I guess the fact that I didn't immediately change out of it didn't help.  I tried to keep my composure.  Not that it would have mattered, though.  The seed was planted.  I wondered immediately how it would feel to wear the matching top.  The thought put a weird itch in my cock.  I felt like I was the centre of attention, and I liked it.  Above all, I loved the way the bikini panties felt on my body.  Maybe keeping it on had less to do with keeping composure than with girlish pleasure.

When we got home from the beach, me still in my bikini panties, I thought about how it would feel to slip into some silk panties after my shower.  With lace trim.  And a bustier.  Stockings.  3-inch heels.  I wanted more.

So now as I prance around in this floral swimsuit, at the beach once more, gushing with pride as I explain how wonderfully erotic it is to be feminine, envying all the pretty girls for their sexy outfits, I can't help but think: damn it, this swimsuit, in spite of its feminine cut, girlish colours, and luxurious softness, isn't anywhere near feminine enough!
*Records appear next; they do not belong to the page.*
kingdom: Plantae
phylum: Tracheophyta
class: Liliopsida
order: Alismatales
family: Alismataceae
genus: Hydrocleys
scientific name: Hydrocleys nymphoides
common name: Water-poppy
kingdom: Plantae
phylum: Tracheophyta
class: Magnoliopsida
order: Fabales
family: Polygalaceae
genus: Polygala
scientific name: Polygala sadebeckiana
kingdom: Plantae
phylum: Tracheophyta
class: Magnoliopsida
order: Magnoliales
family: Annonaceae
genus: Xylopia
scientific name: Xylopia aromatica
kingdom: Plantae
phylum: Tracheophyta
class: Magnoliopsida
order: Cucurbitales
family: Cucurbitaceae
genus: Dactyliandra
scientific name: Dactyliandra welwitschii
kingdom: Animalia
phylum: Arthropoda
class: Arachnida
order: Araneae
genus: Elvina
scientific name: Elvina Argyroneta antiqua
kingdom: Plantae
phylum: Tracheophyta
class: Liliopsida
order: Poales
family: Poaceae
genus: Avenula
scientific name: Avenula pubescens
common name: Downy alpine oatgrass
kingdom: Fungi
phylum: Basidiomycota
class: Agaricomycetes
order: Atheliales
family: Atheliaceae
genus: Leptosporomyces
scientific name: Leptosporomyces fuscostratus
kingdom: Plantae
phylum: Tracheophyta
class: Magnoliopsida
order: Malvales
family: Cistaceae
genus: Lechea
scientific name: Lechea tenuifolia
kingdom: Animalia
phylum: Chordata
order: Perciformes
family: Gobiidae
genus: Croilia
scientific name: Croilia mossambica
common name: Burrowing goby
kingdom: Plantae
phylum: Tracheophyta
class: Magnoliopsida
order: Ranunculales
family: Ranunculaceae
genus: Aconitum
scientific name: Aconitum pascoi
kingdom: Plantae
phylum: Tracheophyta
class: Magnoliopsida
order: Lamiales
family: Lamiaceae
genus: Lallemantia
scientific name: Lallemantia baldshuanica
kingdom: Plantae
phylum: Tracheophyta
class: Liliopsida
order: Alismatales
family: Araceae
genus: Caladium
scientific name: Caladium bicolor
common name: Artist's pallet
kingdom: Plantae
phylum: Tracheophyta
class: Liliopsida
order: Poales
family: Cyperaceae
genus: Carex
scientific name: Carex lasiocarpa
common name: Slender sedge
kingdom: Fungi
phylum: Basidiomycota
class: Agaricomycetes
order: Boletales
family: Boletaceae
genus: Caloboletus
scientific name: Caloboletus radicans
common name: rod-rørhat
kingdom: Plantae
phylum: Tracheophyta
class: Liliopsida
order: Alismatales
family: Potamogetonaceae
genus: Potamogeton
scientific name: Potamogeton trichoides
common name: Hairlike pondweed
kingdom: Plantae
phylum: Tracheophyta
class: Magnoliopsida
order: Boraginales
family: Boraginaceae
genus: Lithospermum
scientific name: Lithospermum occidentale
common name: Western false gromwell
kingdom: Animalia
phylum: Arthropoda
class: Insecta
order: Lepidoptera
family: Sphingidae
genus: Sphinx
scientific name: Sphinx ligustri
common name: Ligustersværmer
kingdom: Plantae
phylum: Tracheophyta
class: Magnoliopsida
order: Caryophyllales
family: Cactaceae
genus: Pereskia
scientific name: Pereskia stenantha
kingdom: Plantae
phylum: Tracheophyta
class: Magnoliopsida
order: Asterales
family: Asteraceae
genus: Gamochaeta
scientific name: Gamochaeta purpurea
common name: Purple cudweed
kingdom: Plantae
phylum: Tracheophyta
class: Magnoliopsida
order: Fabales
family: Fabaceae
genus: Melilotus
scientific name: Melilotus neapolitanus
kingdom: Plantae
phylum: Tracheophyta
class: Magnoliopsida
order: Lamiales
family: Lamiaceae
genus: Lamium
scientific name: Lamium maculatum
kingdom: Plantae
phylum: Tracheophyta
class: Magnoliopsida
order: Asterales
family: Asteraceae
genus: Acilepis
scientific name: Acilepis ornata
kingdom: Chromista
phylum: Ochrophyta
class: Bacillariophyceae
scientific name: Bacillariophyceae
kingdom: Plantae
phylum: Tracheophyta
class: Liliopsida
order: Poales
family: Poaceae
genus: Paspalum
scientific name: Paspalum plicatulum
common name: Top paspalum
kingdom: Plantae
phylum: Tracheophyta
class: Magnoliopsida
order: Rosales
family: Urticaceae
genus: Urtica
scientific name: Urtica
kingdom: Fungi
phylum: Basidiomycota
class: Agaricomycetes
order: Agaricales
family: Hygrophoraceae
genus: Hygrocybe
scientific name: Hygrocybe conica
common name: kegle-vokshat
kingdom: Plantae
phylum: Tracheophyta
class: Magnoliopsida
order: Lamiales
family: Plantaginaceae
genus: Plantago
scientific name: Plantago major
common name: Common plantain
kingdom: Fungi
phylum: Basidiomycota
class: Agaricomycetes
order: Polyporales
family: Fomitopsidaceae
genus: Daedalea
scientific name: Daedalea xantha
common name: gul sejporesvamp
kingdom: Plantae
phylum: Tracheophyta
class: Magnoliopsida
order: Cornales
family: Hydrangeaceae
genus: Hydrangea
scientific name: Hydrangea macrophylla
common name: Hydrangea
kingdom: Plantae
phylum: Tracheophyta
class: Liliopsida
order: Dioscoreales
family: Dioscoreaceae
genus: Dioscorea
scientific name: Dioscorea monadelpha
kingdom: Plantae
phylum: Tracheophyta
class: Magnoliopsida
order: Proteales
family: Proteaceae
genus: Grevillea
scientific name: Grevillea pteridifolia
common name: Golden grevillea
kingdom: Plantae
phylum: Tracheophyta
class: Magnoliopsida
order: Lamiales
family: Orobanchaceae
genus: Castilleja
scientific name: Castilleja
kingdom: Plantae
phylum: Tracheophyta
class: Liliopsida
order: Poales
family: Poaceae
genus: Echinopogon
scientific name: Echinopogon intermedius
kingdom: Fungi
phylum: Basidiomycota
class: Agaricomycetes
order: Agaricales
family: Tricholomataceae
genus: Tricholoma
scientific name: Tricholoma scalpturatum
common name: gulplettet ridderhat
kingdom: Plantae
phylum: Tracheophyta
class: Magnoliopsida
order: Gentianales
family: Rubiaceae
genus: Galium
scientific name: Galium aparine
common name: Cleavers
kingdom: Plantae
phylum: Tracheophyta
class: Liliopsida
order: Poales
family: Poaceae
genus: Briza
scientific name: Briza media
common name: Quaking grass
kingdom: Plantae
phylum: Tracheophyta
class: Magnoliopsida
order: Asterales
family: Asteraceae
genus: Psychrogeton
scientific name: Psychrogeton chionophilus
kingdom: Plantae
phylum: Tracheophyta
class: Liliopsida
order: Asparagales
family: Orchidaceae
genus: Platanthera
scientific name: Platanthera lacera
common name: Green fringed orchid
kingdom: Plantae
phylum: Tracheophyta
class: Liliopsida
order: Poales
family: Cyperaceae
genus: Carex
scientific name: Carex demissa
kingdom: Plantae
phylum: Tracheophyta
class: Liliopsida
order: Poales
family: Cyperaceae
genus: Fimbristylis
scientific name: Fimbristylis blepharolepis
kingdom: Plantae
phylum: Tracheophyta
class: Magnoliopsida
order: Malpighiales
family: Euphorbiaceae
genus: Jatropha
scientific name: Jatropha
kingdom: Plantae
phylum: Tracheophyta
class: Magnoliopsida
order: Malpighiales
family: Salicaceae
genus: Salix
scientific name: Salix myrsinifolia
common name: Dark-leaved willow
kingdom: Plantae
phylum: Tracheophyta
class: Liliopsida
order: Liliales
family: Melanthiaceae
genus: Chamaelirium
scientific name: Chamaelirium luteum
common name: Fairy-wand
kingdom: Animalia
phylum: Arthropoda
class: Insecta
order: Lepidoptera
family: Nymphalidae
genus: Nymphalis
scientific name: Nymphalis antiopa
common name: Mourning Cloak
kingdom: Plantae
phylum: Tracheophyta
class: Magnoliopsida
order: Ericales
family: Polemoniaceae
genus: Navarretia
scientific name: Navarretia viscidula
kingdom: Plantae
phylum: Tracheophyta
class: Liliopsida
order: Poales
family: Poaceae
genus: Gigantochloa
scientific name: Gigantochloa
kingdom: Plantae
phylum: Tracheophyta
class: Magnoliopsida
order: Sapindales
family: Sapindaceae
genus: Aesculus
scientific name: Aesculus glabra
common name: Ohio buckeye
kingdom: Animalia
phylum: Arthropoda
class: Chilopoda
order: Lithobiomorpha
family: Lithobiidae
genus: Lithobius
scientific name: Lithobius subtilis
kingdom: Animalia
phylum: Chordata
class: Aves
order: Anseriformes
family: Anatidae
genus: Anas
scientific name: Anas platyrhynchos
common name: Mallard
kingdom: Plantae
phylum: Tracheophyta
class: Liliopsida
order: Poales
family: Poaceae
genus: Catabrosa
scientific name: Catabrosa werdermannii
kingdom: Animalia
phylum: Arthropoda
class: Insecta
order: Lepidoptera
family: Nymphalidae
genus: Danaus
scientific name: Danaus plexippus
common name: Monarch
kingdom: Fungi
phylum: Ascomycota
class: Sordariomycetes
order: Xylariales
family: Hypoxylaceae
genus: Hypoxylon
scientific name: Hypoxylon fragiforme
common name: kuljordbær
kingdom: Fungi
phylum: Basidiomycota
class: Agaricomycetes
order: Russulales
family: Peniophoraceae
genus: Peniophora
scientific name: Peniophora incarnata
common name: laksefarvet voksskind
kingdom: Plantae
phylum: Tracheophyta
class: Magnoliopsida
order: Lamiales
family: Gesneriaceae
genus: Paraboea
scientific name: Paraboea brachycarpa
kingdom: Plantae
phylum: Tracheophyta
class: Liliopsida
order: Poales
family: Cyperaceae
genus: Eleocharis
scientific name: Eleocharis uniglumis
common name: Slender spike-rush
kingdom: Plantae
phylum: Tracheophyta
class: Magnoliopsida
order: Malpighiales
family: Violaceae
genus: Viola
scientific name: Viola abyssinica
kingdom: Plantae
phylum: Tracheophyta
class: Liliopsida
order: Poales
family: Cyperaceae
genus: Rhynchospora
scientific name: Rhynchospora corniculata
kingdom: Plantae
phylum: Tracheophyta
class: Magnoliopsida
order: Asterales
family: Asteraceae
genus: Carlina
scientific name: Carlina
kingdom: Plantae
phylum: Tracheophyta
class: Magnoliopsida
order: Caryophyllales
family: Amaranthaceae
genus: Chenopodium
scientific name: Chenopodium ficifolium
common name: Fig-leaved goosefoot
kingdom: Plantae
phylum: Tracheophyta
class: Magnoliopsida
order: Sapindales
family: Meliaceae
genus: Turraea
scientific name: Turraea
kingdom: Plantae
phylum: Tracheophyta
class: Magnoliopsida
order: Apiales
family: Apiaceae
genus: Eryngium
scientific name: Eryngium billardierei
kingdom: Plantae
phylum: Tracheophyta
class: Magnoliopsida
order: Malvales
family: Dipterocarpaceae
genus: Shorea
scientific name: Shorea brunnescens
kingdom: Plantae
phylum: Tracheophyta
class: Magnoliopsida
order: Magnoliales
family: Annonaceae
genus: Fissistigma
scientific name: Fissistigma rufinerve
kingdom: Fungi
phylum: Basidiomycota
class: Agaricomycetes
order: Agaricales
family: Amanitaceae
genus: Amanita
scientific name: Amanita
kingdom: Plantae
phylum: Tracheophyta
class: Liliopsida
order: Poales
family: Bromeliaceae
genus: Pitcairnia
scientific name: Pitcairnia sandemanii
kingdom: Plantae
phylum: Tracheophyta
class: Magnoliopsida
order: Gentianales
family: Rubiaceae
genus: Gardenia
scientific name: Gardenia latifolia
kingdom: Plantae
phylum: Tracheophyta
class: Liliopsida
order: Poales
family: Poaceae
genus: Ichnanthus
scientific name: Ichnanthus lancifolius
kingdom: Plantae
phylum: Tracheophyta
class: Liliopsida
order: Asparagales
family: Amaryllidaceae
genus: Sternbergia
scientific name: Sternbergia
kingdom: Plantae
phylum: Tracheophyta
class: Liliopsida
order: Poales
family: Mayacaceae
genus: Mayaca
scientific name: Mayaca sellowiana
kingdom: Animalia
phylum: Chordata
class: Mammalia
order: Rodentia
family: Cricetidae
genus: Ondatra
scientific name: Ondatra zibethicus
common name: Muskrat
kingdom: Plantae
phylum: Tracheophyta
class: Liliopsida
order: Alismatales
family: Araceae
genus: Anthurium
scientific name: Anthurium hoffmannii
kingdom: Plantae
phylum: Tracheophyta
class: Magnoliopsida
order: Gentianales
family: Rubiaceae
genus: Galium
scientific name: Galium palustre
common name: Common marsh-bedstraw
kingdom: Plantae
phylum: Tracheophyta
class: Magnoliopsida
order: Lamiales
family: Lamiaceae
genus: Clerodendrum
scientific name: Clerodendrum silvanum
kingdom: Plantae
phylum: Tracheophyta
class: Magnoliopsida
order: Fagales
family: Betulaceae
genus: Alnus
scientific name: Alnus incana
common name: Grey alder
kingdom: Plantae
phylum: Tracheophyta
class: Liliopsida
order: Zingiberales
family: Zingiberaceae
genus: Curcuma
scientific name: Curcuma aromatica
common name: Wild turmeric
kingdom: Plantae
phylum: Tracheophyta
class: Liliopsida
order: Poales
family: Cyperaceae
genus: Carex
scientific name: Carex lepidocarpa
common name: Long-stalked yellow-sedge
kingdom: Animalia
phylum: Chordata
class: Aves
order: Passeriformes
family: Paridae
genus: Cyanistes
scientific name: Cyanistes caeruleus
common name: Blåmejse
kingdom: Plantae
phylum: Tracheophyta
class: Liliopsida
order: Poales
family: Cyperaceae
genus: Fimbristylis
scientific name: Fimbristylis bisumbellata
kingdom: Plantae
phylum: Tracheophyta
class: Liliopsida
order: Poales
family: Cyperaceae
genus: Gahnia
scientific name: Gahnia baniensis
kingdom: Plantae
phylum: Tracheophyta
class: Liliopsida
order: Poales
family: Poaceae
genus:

At first I denied it, but it only made me want it even more.  It started that first day, when they asked me if I was going to make a habit of wearing bikini bottoms.  I vigourously denied it, but the thought aroused me.  By the time I heard the 20th joke about my mistake, I angrily defended myself, while at the same time inwardly swearing to never wear anything masculine again.  I practically pictured it fitting me the way it was meant to, if you get my drift.

Naturally, I tried to return the faulty panties to the store, but they informed me that they don't accept returns of bathing suits that have been worn.  I begged them to let me exchange it, but they refused.  I ended up buying the matching top, and a one-piece that I tried to exchange it for.  I couldn't wait to get out of my boy briefs!

It didn't take more than a couple of days to get used to walking in heels.  Finding my size was a hassle, but it was worth it.  I couldn't be feminine enough.

Now I tell people, in between mouthfuls of cock, that I fantasize about having my own pussy.